There is much of value in Fish’s Times piece, but unfortunately, there’s much that’s problematic. Fish is right, in my view, that the Dworkinian approach to constitutional interpretation rewrites the constitutional text; it doesn’t interpret it. (I make a similar, but stronger, argument against Dworkin’s constitutional jurisprudence in the second chapter of my book, Constitutional Revolutions.) Fish correctly distinguishes between “seeking the meaning the framers intended” and “seeking the best interpretation of the Constitution.” The former sticks to authorial meaning, while the latter seeks “to satisfy some extra-authorial standard, the standard of what someone — but not the framers — regards as morally and philosophical best. An interpreter who does that will no longer be engaged in the effort to determine what some agent or agents mean by these words. Instead, he or she will have traded in that humble task for the more exalted task of giving moral guidance to the world.” This might sometimes be so, but not if the interpreter discovers the moral guidance in the framers’ text. That, of course, is the issue between Fish and Dworkin’s approach to constitutional law. Fish says we can use moral philosophy in interpretation only if the moral imperatives we select belong to the framers, no matter how defective those moral imperatives might now be. In Dworkin’s view, we can only be faithful to the framers’ text, and the morality contained therein, if we in interpret it, from our perspective and with contemporary knowledge in mind, as the best morality it can be simplicter. That, however, advances a tendentious conception of fidelity to the framer’s intentions or to the original meaning of the words and sentence the framers employed in writing the Constitution.
Significant problems arise when Fish inveighs against the practical efficacy of “constitutional theory.” Curiously, Fish never bothers to specify just what he means by “constitutional theory.” Consequently, we are forced to wonder whether his protestations derive from some insight pertaining to the relationship between theory and practice or rather whether they are simply based on his own idiosyncratic–and undefined–conception of constitutional theory, if he has such a conception at all. For instance, does the accusation that a judicial decision is counter-majoritarian (or counter-democratic) rely on any theoretical factors? What about “judicial activism” or “judicial restraint”? Judges and courts often fashion their opinions to embrace or avoid one of these conceptions. And as such, these theoretical constructs have direct practical consequences. (Besides leaving “constitutional theory” undefined, Fish never explains “practical consequences” or what it might be like, conceivably, for theoretical factors to be involved in generating judicial decisions.) But carefully consider, had there been one more justice on the Court who believed in judicial restraint, we might now be bidding farewell to Al Gore, not George W. Bush. You can’t get any more practical than that, can you? Of course, Fish might reject the supposition that “judicial restraint” has a theoretical dimension. But that simply underscores the necessity for Fish to say what he means by “constitutional theory.” It also reveals the strategy behind his argument. Smuggle into the argument an idiosyncratic re-description of some critical term and viola, a Fishian victory ensues, or should I rather say a fishy “victory” ensues. (Ooooh!)

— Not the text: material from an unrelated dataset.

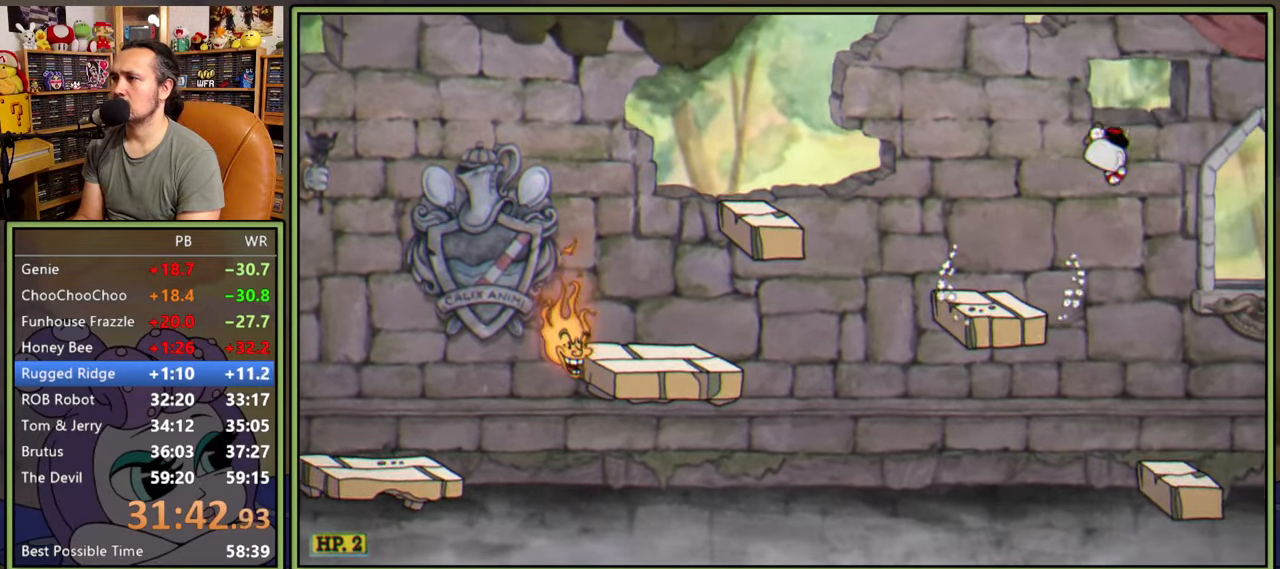
{"buttons": ["Y", "DPAD_RIGHT"], "right_stick": "center", "events": [[133, "A", "up"], [300, "Y", "down"]]}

The peculiarity of Fish’s position can be brought out by referring to an incident that occurred, of all places, on a baseball diamond. Fish uses an incident involving the pitcher, Dennis Martinez, and his manager, Earl Weaver, as a model for his own, may I whisper the term, “theory.” According to Fish when a reporter asked Dennis Martinez what his manager, Earl Weaver, had said to him just prior to one of Martinez’ starts, Martinez replied: “He [Weaver] said, ‘Throw strikes and keep ‘em off the bases’ . . . and I said, ‘O.K.’” Martinez continued: “What else could I say? What else could he say?’” Fish’s point in using this bewildering example is that when playing a game, there’s nothing more to say. You can either play or not. No theory or advice is needed or possible. The coup de grace is that “playing [the game] has nothing to do with following words of wisdom, whether they are Weaver’s or Aristotle’s, and everything thing to do with already being someone whose sense of himself and his possible actions is inseparable from the kind of knowledge that words of wisdom would presume to impart.” In short, after learning to play baseball, going out to play is just doing what comes naturally. And doing what comes naturally doesn’t need coaching or a theory.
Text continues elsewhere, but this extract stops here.